The permit would be from "someone close to those characters ... because who told you the story? Where did you get the idea? It’s part of a code that exists within Mexican music that it’s not talked about much, which is that you cannot sing of any character if you do not have authorization from a relative or someone close to them."

He said a narcocorrido dedicated to a drug lord ends up being a trophy for the character's ego.

“The gangster's ego fills by saying ‘I'm locked up here in jail, and my corrido is playing,’ or if they've already killed him, the family likes to say that the corrido is playing throughout Mexico,” Rivero Levy said.

“For them, it is one of the greatest achievements because, in those corridos, they send messages against the government and against their enemies, and many times the artist is not aware of the problem he is getting into for doing it.”

In an interview with Mexican media, Peso Pluma said people ask for corridos to be written.
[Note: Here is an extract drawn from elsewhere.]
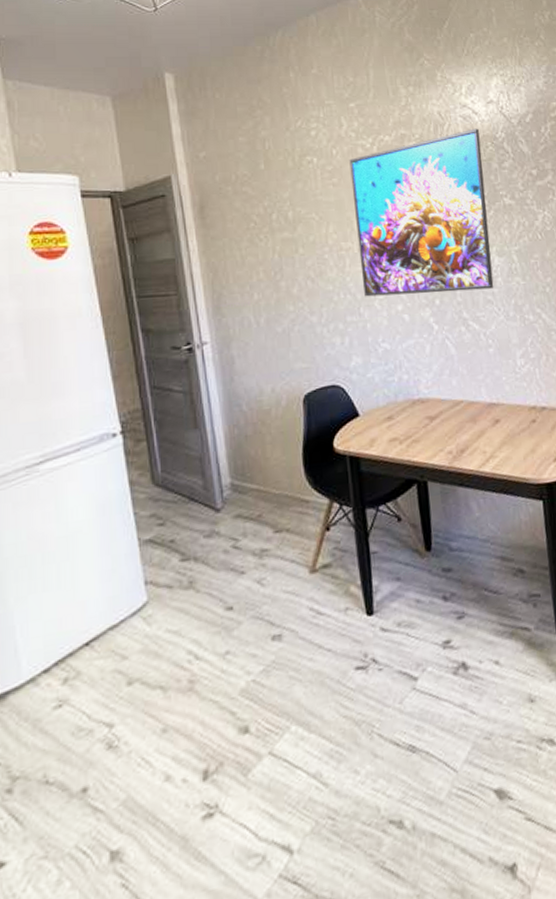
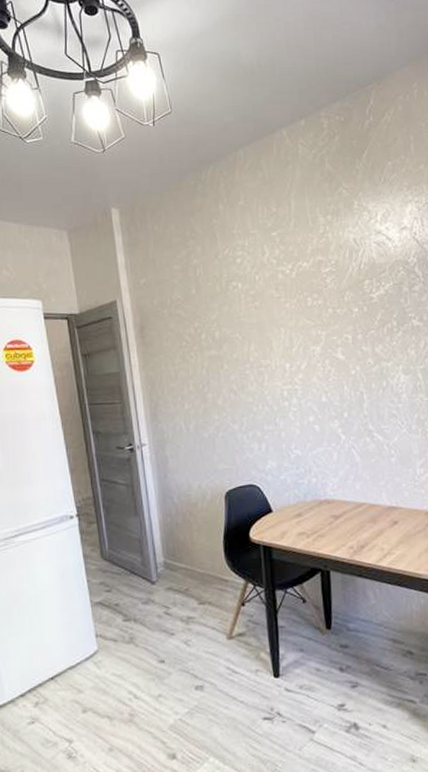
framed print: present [349,128,494,297] -> none [270,254,399,409]

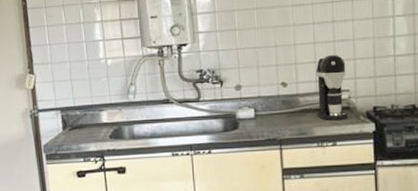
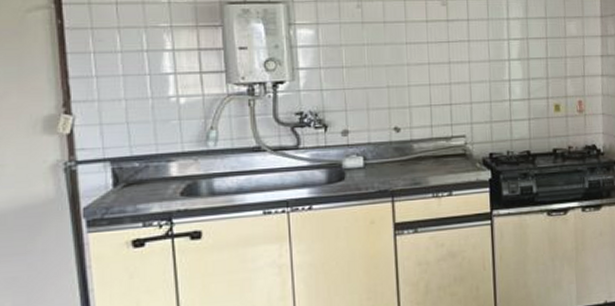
coffee maker: present [315,54,349,120] -> none [431,97,465,168]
"It's normal. Otherwise, we wouldn't have content, we wouldn't have the corridos. All the regional Mexican artists who sing corridos know that there are people who call them, ‘hey, how much do you charge me for a corrido?’ I'll tell you, I’d do it, and give it to you," he said.

In February, ‘Grupo Arriesgado,’ a narcocorrido band that allegedly sings to the Sinaloa Cartel, visited Tijuana for a concert. During an autograph-signing at a mall, armed men fired shots and forced the band to leave.

The Jalisco New Generation Cartel, or CJNG, the main rival of the Sinaloa Cartel, left a written message behind, giving the band a few hours to get out of Tijuana or face a death sentence.

The group canceled its Tijuana concert and later scrapped its upcoming tour dates in the U.S.